→ **YOUR INSTRUCTIONS**: For this exercise, return all the data word for word, with images left out.

→ **DATA EXTRACT**:
+ + + +

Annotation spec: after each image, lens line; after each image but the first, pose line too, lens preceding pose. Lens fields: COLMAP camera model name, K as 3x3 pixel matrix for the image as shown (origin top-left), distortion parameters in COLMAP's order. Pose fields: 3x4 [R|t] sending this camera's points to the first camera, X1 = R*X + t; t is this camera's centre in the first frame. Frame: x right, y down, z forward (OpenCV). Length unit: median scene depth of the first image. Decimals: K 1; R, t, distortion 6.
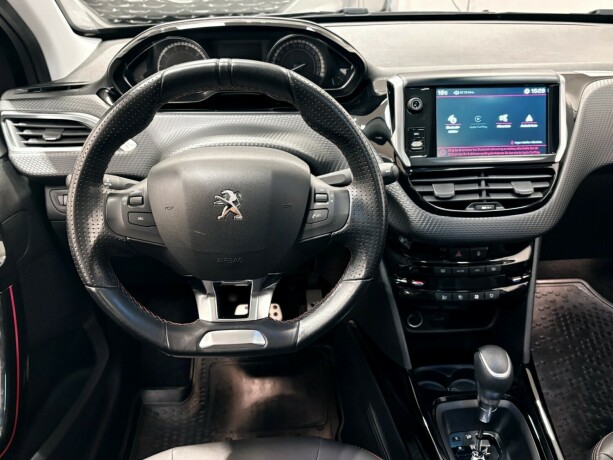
lens RADIAL K [[539.3, 0, 308.2], [0, 539.3, 228.3], [0, 0, 1]] dist [0.009286, -0.024780]
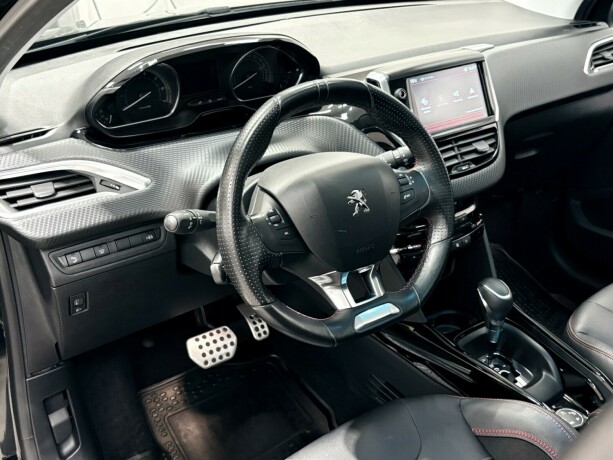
lens RADIAL K [[666.4, 0, 306.5], [0, 666.4, 229.2], [0, 0, 1]] dist [0.002571, 0.000000]
pose [[0.864225, -0.242684, 0.440704, -0.663765], [0.251404, 0.967074, 0.039535, -0.052789], [-0.435788, 0.076627, 0.896782, -0.178958]]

+ + + +

→ **THE COMPLETED TASK**:
Annotation spec: after each image, lens line; after each image but the first, pose line too, lens preceding pose. Lens fields: COLMAP camera model name, K as 3x3 pixel matrix for the image as shown (origin top-left), distortion parameters in COLMAP's order. Pose fields: 3x4 [R|t] sending this camera's points to the first camera, X1 = R*X + t; t is this camera's centre in the first frame. Frame: x right, y down, z forward (OpenCV). Length unit: median scene depth of the first image. Decimals: K 1; R, t, distortion 6.
lens RADIAL K [[539.3, 0, 308.2], [0, 539.3, 228.3], [0, 0, 1]] dist [0.009286, -0.024780]
lens RADIAL K [[666.4, 0, 306.5], [0, 666.4, 229.2], [0, 0, 1]] dist [0.002571, 0.000000]
pose [[0.864225, -0.242684, 0.440704, -0.663765], [0.251404, 0.967074, 0.039535, -0.052789], [-0.435788, 0.076627, 0.896782, -0.178958]]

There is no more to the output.